PROBLEM DESCRIPTION: Among the entries below, how many lines hold "theatre"? Reply with the number only.

PROVIDED DATA:
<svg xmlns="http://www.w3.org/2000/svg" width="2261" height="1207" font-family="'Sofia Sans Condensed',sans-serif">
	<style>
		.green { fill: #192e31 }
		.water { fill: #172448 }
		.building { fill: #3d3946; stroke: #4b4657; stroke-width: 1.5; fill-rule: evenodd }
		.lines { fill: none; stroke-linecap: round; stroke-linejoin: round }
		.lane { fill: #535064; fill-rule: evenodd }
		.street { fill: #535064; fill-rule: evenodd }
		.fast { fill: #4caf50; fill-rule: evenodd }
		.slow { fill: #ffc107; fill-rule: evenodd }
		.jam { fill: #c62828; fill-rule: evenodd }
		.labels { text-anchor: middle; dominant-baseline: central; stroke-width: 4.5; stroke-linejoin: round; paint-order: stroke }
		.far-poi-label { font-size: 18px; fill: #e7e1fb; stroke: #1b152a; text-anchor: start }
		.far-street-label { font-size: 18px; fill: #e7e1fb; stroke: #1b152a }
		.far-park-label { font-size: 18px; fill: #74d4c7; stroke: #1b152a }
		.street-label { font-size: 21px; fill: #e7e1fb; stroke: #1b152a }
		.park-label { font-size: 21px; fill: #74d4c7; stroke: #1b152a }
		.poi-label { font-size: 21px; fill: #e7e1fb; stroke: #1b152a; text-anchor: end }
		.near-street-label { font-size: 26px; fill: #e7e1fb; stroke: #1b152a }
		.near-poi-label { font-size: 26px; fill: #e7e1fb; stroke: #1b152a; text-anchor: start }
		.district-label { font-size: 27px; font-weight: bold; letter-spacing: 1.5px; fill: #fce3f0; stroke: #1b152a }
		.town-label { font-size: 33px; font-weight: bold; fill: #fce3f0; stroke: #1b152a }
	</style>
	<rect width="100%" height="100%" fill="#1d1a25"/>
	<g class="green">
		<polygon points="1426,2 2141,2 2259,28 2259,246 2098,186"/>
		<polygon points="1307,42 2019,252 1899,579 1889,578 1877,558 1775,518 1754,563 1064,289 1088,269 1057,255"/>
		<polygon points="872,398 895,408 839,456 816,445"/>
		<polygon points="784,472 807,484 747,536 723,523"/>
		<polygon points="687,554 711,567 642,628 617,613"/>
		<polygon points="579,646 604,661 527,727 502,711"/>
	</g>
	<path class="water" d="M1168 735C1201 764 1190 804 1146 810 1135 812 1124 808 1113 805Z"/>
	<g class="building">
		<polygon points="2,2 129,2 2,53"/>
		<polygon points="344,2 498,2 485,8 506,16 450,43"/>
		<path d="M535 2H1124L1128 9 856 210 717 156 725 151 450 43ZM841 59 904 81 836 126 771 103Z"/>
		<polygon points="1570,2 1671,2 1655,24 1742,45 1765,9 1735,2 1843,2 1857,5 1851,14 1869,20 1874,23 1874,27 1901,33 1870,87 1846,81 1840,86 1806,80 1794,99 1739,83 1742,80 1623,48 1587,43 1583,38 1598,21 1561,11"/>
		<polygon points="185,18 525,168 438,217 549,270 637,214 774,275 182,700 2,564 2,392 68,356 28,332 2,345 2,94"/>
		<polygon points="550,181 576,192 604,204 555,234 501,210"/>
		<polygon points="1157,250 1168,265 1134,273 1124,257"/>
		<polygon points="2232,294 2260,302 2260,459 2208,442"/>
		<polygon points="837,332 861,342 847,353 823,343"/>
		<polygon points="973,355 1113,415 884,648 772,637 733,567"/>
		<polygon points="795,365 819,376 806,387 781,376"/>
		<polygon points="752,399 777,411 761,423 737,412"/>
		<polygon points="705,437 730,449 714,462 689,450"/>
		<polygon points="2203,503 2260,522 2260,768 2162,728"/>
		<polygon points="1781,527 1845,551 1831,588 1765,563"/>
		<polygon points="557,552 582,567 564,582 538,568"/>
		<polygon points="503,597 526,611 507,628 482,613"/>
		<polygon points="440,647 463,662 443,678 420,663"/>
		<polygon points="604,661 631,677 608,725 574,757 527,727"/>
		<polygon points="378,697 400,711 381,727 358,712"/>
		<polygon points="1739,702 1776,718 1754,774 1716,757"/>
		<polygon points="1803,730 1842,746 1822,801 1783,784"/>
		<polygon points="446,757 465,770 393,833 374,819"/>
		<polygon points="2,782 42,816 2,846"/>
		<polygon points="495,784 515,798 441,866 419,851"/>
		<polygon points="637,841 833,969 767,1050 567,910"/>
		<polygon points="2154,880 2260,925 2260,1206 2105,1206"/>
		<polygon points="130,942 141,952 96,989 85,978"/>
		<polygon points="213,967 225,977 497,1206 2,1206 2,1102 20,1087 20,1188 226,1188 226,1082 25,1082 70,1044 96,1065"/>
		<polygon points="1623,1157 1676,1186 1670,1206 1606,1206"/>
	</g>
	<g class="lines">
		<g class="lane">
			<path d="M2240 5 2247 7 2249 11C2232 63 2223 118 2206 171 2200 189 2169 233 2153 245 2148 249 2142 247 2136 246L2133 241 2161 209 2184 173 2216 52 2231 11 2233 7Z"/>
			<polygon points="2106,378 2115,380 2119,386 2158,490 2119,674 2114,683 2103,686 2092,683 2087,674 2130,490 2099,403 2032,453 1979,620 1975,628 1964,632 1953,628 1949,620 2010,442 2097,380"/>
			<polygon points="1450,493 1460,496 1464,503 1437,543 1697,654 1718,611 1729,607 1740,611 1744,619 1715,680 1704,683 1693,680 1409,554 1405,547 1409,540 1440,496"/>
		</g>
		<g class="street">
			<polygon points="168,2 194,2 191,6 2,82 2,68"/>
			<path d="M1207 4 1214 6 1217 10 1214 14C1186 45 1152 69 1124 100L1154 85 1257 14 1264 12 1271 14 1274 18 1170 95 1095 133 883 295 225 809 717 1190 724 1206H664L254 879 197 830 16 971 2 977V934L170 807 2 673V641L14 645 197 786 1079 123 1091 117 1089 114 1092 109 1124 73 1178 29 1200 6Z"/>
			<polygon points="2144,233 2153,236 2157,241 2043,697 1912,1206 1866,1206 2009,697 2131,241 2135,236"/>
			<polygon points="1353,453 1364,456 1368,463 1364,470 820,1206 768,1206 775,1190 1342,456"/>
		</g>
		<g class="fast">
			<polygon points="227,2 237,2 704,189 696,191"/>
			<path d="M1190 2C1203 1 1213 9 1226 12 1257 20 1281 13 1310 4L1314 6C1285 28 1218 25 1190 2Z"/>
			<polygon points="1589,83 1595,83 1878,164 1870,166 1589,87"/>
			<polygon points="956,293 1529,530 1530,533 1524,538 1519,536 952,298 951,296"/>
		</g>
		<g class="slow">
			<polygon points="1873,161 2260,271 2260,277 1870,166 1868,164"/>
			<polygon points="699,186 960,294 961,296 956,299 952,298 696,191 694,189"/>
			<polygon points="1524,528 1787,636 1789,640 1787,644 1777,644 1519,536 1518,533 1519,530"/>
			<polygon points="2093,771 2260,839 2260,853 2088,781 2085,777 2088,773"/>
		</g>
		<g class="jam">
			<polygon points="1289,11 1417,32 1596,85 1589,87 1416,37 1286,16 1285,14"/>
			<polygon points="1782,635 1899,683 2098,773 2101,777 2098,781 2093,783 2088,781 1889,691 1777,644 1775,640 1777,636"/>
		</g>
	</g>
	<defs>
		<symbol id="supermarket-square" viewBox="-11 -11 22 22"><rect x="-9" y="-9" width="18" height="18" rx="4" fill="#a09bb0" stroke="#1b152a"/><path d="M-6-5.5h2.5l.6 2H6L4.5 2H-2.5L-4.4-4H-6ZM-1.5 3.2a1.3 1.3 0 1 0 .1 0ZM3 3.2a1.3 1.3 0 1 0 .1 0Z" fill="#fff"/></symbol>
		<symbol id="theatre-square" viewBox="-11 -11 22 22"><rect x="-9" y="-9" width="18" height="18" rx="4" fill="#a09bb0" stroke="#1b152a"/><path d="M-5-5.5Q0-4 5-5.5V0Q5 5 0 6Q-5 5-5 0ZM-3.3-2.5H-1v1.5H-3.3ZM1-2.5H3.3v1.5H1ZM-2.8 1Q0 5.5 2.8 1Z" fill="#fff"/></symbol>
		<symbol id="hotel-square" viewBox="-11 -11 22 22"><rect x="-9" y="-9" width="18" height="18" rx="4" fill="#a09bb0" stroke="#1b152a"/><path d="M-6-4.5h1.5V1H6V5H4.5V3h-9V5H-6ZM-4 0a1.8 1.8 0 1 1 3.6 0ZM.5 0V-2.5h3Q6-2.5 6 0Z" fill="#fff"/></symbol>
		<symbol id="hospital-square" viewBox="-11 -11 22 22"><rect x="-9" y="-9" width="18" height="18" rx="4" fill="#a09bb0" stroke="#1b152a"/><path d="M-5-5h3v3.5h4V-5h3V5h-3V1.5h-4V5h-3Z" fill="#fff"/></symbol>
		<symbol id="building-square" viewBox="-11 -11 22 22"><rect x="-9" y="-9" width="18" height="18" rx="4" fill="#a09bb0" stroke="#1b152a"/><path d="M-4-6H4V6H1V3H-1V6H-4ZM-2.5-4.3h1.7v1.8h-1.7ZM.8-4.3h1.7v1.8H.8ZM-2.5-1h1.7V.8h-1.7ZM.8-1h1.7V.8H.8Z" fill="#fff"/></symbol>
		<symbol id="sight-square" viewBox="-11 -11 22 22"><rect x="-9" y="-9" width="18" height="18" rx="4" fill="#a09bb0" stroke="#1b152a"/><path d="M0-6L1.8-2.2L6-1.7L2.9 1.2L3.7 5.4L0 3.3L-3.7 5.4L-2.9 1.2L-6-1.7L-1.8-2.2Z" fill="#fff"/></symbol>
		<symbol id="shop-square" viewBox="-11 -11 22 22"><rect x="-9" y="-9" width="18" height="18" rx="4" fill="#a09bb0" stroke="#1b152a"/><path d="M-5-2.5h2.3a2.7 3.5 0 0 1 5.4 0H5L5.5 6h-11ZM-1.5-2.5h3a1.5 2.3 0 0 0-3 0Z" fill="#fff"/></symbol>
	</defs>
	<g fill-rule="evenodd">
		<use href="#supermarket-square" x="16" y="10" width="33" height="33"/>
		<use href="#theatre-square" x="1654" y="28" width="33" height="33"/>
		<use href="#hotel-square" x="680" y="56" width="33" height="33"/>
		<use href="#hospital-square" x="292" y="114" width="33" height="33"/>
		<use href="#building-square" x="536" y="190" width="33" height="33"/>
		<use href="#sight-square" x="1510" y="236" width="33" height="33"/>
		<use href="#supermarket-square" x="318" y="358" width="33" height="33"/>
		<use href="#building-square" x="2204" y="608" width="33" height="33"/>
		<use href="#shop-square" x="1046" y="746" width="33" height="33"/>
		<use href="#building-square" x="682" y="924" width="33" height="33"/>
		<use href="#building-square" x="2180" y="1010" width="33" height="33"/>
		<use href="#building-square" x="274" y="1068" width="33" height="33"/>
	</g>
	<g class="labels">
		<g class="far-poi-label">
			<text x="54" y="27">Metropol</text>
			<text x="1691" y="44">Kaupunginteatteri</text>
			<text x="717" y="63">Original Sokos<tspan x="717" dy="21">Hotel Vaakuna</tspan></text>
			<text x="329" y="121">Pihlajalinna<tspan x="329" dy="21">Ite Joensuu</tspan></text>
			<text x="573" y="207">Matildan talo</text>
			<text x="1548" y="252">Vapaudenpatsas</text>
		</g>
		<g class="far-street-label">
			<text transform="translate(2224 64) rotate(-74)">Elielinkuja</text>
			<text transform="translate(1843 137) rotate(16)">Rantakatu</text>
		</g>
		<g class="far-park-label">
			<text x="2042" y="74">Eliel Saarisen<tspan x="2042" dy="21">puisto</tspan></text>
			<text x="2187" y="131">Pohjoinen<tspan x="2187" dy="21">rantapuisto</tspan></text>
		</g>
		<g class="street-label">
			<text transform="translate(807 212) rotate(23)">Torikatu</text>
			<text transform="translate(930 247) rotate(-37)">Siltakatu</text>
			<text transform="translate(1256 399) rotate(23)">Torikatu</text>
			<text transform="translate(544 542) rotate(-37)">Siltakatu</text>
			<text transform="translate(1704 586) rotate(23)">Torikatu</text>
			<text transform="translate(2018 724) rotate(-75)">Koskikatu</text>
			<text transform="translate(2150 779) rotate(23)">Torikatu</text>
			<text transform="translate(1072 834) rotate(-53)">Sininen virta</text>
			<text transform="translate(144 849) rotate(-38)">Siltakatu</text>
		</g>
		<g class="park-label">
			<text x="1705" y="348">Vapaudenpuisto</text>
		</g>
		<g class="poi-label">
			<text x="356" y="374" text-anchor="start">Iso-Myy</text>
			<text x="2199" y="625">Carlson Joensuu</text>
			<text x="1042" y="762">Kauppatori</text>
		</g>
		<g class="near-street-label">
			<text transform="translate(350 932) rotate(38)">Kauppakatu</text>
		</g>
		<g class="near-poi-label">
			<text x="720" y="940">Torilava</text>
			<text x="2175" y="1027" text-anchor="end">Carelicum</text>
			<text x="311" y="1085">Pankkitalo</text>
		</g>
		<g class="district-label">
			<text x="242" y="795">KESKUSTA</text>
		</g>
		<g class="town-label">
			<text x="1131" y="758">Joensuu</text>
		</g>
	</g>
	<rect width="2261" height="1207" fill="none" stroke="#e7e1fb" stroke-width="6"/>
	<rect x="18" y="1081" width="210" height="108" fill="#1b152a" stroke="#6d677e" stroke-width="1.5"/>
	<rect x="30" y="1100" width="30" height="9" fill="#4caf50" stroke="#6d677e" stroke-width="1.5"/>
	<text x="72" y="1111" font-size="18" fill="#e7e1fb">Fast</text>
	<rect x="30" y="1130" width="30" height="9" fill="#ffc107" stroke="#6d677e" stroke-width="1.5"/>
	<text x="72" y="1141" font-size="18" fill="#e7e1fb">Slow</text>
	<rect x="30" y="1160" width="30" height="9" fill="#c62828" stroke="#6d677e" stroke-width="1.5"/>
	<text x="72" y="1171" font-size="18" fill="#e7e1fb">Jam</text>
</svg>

RESULT: 2